## Passage shown
########################################

Off the blocks, Vanderpool-Wallace led the break out, staying under for 4.19 seconds, with Geer and Ruck not far behind. Geer immediately gained the advantage a couple strokes in and kept this lead throughout the 50. Kayla Sanchez spent the longest time underwater, taking 5.16 seconds before breaking out.

Geer and Ruck were closely tied in the first 50, matching each other stroke per stroke, both keeping pace with the same stroke rate and stroke index (DPS x Speed). Geer beat Ruck to the turn by 0.18 seconds, but Ruck made up for it with a slightly faster turn time.

Geer maintained her lead off the turn, maximizing her time underwater before taking a powerful first stroke on the final lap. However, as they came into the final 15, Geer’s strokes had begun to drag, along with a significant drop in her DPS – going down from 1.17m to 1.09m. Beside her, Ruck began to catch up. While her stroke rate also dropped, Ruck pulled each stroke at a faster pace than Geer combined with only a 0.04m drop in her DPS.

Ruck’s higher stroke index on the second lap paid off once they reached the flags, putting her in the lead just as they took their final stroke. Ruck beat Geer to the wall by 2 tenths of a second, taking the gold in the 100m freestyle final with a time of 53.51.

########################################

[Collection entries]
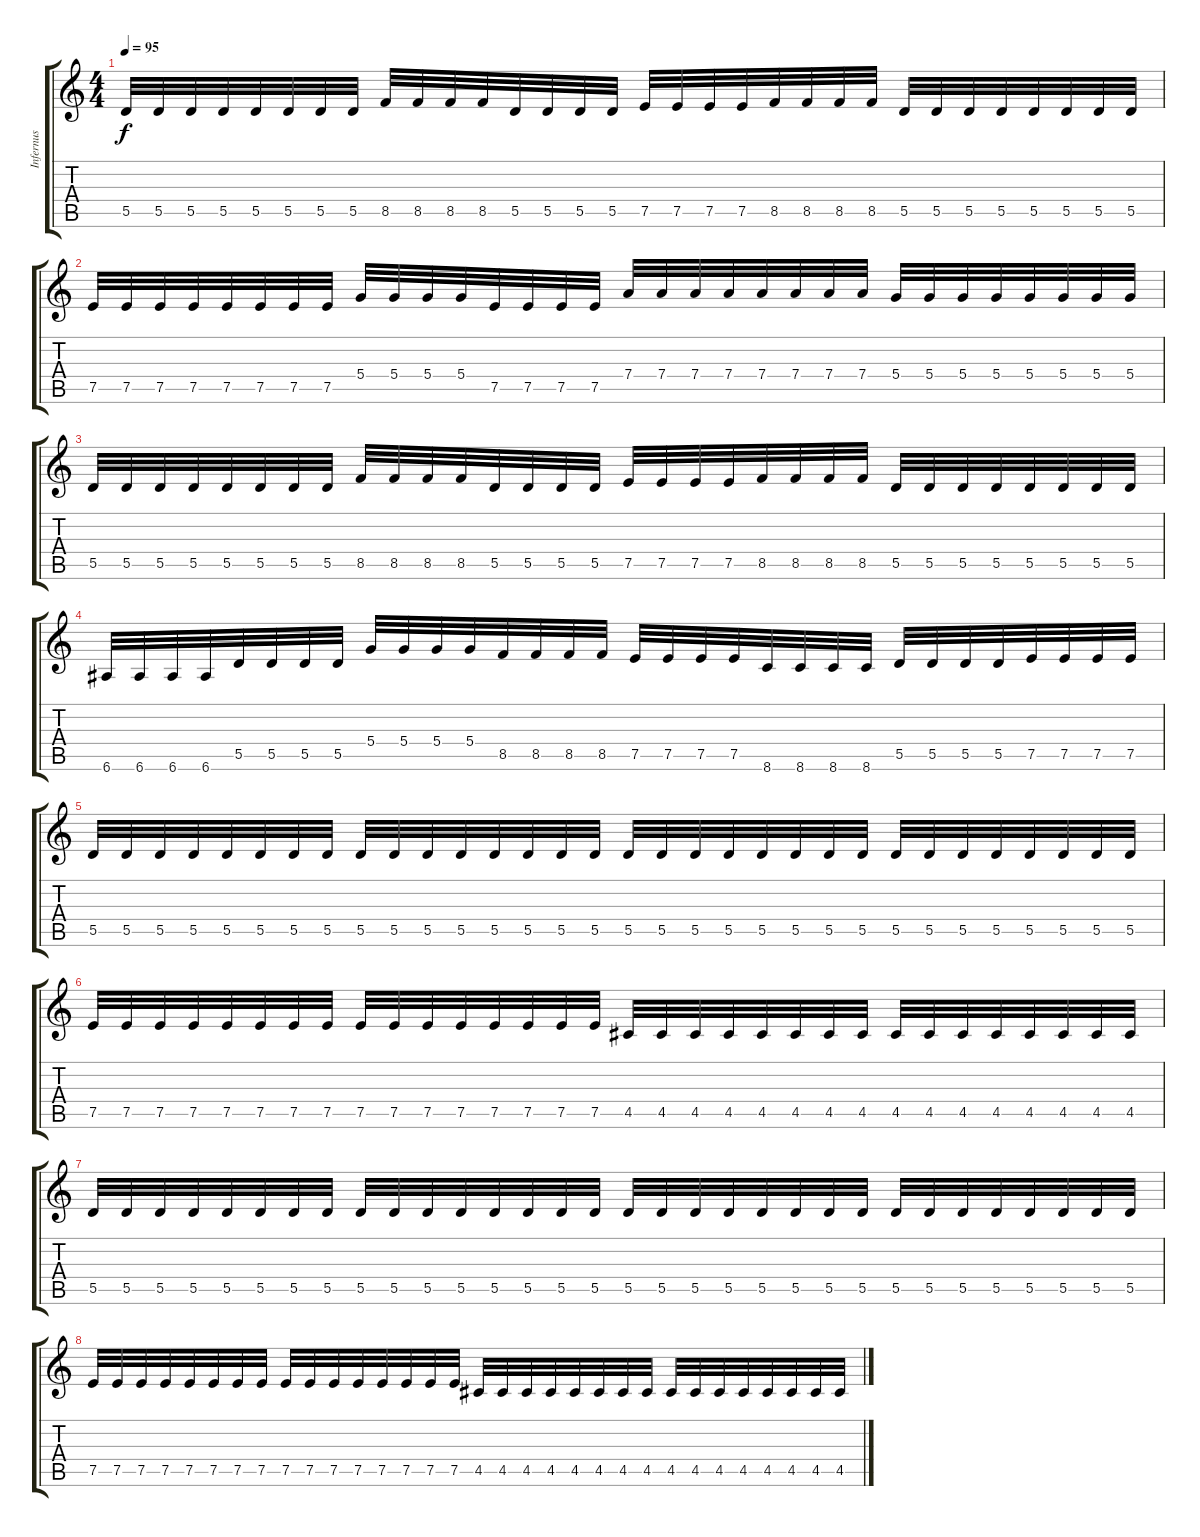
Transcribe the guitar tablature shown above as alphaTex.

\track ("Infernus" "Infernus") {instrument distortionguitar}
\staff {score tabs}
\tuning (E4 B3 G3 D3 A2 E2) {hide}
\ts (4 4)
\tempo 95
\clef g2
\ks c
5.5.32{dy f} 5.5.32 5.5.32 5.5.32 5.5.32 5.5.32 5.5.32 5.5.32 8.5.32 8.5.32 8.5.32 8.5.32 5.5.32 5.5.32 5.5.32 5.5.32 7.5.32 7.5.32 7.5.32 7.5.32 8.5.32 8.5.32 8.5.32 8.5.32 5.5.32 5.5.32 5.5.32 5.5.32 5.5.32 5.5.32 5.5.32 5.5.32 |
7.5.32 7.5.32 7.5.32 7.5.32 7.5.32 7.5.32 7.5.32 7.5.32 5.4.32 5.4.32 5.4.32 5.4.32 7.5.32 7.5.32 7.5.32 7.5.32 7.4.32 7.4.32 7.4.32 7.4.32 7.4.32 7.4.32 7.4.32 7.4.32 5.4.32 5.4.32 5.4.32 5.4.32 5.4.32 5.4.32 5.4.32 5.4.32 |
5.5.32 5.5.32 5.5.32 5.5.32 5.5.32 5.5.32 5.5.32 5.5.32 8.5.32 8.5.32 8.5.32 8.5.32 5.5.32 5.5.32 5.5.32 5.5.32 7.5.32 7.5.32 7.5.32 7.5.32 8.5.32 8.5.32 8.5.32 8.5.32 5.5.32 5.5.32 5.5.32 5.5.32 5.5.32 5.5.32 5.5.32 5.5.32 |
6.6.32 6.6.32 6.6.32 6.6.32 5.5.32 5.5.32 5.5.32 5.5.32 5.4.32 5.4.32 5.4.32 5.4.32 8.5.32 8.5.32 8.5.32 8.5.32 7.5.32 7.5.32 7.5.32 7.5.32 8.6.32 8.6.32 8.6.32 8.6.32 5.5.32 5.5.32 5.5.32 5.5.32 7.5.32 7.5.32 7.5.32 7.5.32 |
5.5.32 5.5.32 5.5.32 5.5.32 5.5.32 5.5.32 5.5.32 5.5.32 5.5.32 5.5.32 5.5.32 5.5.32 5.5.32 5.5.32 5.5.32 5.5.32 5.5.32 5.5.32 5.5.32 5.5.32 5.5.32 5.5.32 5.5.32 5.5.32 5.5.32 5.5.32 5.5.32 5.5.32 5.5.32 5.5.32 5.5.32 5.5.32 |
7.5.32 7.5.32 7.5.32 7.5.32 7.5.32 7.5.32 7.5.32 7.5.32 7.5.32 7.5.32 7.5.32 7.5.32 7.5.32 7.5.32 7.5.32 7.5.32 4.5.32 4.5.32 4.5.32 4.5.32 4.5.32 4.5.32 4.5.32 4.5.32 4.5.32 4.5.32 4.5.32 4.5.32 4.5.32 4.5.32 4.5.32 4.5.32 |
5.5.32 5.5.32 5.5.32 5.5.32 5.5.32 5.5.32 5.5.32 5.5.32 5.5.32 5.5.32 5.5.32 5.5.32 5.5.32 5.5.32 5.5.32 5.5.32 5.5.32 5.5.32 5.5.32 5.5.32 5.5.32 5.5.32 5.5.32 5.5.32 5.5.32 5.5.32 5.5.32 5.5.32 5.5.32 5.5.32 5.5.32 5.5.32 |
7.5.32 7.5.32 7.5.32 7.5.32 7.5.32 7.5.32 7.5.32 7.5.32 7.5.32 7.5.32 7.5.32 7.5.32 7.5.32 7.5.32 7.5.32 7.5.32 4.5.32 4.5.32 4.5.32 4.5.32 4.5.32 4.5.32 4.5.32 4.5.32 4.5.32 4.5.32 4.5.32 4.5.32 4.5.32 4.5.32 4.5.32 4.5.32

########################################

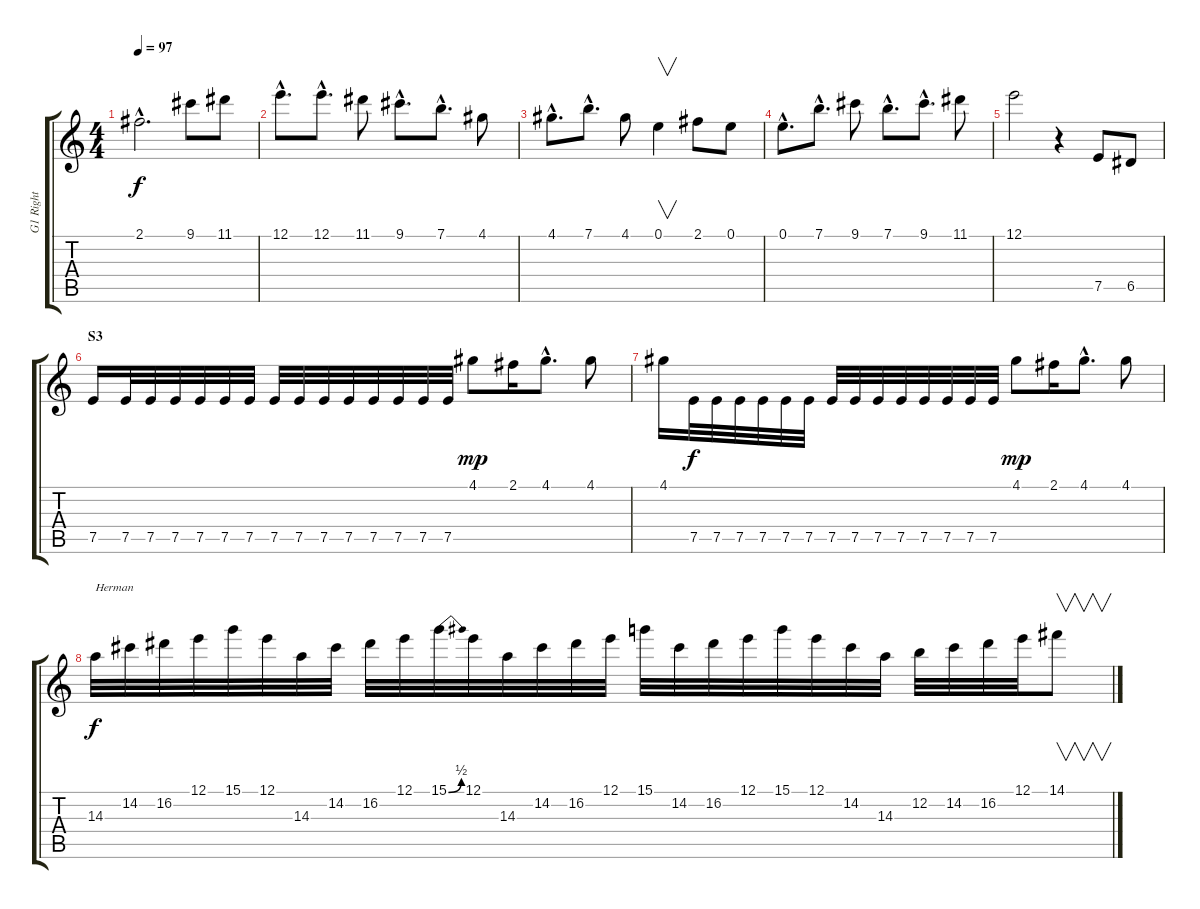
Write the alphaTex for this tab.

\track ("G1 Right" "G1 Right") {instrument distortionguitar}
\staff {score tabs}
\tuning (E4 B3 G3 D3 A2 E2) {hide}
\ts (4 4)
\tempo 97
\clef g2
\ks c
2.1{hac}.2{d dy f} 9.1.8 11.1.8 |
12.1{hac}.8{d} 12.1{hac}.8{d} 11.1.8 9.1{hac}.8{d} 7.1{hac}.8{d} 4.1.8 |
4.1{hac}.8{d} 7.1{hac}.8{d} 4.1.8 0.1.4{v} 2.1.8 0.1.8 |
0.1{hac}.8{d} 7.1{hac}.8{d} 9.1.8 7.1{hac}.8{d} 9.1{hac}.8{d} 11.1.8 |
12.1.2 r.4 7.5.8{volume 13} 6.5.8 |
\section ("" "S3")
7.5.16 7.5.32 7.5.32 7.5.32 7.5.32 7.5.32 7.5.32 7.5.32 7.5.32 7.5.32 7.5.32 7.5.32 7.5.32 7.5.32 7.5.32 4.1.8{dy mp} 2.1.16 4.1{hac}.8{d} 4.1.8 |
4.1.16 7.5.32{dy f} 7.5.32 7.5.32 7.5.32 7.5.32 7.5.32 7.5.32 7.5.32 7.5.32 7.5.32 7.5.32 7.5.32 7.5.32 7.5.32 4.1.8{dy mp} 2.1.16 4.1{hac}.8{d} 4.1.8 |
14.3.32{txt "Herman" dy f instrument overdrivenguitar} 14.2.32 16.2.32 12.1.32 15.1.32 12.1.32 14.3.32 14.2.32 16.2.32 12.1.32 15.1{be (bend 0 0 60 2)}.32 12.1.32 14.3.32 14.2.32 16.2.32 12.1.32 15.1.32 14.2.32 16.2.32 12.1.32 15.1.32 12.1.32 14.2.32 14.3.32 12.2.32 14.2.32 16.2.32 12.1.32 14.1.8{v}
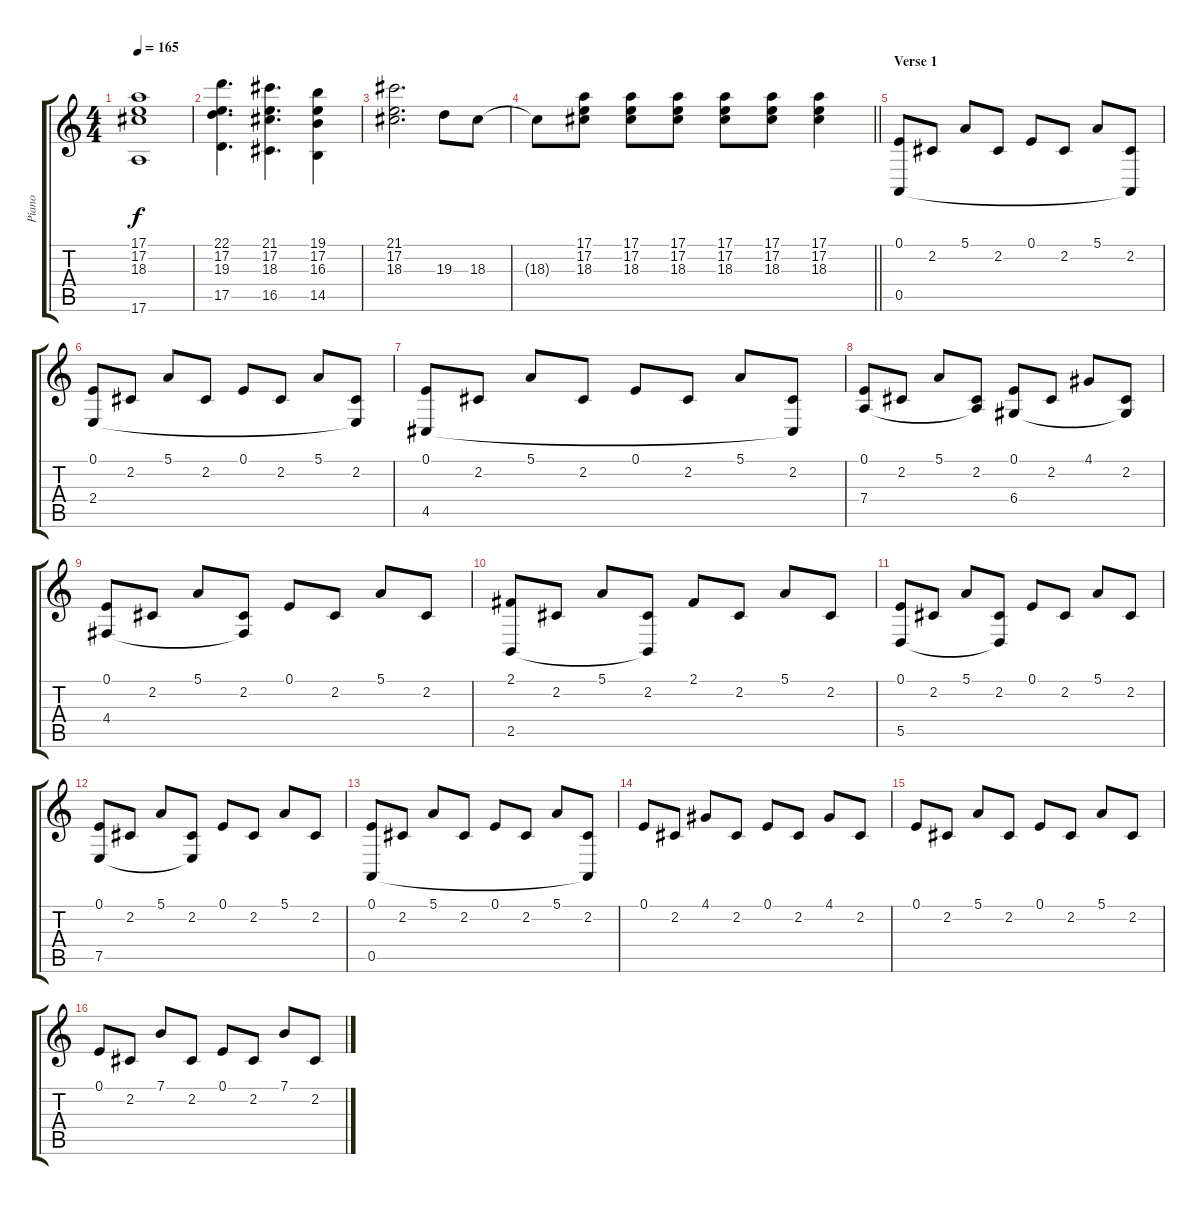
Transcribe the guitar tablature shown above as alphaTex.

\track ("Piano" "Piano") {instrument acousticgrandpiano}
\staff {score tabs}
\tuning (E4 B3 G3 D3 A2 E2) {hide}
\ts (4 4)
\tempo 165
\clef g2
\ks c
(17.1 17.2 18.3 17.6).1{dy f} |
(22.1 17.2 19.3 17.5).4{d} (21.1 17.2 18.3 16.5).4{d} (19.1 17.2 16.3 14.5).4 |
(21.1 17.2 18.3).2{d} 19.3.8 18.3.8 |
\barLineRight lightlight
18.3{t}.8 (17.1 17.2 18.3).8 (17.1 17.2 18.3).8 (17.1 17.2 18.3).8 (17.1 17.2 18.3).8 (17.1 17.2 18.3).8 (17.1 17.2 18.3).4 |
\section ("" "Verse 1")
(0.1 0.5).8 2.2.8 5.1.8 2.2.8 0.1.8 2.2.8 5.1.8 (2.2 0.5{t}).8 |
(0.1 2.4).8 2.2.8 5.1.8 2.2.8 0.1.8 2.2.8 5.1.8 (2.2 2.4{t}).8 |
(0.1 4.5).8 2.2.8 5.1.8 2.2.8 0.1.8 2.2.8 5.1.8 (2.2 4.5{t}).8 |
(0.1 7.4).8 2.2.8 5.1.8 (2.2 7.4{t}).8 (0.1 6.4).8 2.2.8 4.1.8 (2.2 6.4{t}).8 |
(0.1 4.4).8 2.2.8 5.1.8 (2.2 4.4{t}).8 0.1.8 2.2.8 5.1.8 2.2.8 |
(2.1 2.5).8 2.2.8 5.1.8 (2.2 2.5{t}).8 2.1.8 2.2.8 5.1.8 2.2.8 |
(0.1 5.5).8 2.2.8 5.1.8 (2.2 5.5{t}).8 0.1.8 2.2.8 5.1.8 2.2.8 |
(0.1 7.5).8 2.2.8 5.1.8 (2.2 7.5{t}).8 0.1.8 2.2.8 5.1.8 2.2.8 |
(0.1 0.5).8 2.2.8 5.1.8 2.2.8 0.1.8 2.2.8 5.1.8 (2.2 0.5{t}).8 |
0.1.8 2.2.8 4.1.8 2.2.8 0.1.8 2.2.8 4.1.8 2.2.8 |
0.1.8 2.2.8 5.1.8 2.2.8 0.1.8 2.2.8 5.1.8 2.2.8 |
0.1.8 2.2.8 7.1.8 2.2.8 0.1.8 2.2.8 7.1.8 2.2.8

########################################

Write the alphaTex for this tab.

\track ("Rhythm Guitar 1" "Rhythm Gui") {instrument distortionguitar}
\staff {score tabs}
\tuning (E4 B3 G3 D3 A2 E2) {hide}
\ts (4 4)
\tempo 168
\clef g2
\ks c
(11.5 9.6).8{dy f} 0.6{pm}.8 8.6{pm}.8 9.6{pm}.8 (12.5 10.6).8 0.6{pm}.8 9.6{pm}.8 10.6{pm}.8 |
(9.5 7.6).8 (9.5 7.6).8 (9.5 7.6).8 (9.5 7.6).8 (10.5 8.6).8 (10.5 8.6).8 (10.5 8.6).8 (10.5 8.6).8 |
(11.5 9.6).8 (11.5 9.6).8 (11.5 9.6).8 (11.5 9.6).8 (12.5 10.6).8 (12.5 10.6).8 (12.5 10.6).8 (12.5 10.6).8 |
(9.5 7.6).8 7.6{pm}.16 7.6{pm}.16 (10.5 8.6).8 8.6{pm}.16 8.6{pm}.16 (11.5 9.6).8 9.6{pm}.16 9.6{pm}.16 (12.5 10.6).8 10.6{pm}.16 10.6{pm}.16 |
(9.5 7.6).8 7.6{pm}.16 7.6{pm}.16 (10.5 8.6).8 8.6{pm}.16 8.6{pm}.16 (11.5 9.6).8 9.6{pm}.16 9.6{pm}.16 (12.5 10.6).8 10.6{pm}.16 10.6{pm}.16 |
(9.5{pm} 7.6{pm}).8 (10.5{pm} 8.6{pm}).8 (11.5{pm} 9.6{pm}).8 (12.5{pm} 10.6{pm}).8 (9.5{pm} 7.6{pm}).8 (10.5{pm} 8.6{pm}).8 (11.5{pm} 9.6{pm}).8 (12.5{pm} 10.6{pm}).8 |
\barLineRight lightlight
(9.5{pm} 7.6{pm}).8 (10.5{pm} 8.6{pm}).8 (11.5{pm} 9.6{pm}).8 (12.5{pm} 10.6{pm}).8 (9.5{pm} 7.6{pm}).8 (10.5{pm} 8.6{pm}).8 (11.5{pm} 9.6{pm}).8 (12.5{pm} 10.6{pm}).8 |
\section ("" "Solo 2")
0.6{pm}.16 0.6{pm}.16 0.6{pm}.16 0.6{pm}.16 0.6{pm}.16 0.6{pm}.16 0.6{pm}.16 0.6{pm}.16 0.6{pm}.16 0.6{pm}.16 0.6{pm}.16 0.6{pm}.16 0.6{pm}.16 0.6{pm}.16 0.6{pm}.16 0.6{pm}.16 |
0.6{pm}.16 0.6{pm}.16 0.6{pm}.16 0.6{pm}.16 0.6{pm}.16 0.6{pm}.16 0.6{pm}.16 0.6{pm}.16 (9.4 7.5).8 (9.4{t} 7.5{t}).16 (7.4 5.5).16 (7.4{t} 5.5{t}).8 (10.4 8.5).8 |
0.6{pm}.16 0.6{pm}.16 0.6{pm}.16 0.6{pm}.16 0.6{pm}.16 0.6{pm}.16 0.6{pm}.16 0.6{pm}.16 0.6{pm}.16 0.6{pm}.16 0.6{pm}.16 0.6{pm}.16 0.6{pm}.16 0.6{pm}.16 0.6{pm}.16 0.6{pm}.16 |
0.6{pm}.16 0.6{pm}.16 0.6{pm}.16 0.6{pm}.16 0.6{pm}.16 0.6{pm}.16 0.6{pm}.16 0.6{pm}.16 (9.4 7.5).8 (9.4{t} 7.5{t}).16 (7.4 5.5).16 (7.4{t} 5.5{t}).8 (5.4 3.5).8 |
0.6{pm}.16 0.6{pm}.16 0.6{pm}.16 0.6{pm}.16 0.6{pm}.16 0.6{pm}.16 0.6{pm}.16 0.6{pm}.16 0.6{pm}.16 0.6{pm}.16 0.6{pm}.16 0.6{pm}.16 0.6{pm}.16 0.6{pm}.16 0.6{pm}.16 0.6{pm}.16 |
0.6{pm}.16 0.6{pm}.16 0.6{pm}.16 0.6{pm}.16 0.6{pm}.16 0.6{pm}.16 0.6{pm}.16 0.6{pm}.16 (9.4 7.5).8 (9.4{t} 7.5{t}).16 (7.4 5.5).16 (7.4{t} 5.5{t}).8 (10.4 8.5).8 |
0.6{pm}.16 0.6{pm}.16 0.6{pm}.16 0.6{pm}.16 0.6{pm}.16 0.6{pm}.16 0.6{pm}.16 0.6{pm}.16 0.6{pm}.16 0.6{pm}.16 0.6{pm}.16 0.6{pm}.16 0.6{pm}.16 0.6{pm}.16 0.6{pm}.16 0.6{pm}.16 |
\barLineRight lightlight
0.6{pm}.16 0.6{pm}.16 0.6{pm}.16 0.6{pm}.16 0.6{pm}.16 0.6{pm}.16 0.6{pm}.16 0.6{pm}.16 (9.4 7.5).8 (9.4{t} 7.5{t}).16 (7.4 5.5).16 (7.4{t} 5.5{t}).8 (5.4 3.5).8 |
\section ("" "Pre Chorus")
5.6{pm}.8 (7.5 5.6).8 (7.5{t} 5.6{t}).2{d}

########################################

## Given task 1
Translate this sentence from the race analysis into Spanish: "Ruck beat Geer to the wall by 2 tenths of a second, taking the gold in the 100m freestyle final with a time of 53.51."
## Given task 2
From the race analysis, return the part that opens with the words containing "Geer and Ruck were" and closes with "in her DPS.".
The records are separate from the race analysis.

## Exercise solution 1
Ruck le ganó a Geer en la llegada a la pared por 2 décimas de segundo y se llevó el oro en la final de los 100 m libre con un tiempo de 53.51.

## Exercise solution 2
Geer and Ruck were closely tied in the first 50, matching each other stroke per stroke, both keeping pace with the same stroke rate and stroke index (DPS x Speed). Geer beat Ruck to the turn by 0.18 seconds, but Ruck made up for it with a slightly faster turn time.

Geer maintained her lead off the turn, maximizing her time underwater before taking a powerful first stroke on the final lap. However, as they came into the final 15, Geer’s strokes had begun to drag, along with a significant drop in her DPS – going down from 1.17m to 1.09m. Beside her, Ruck began to catch up. While her stroke rate also dropped, Ruck pulled each stroke at a faster pace than Geer combined with only a 0.04m drop in her DPS.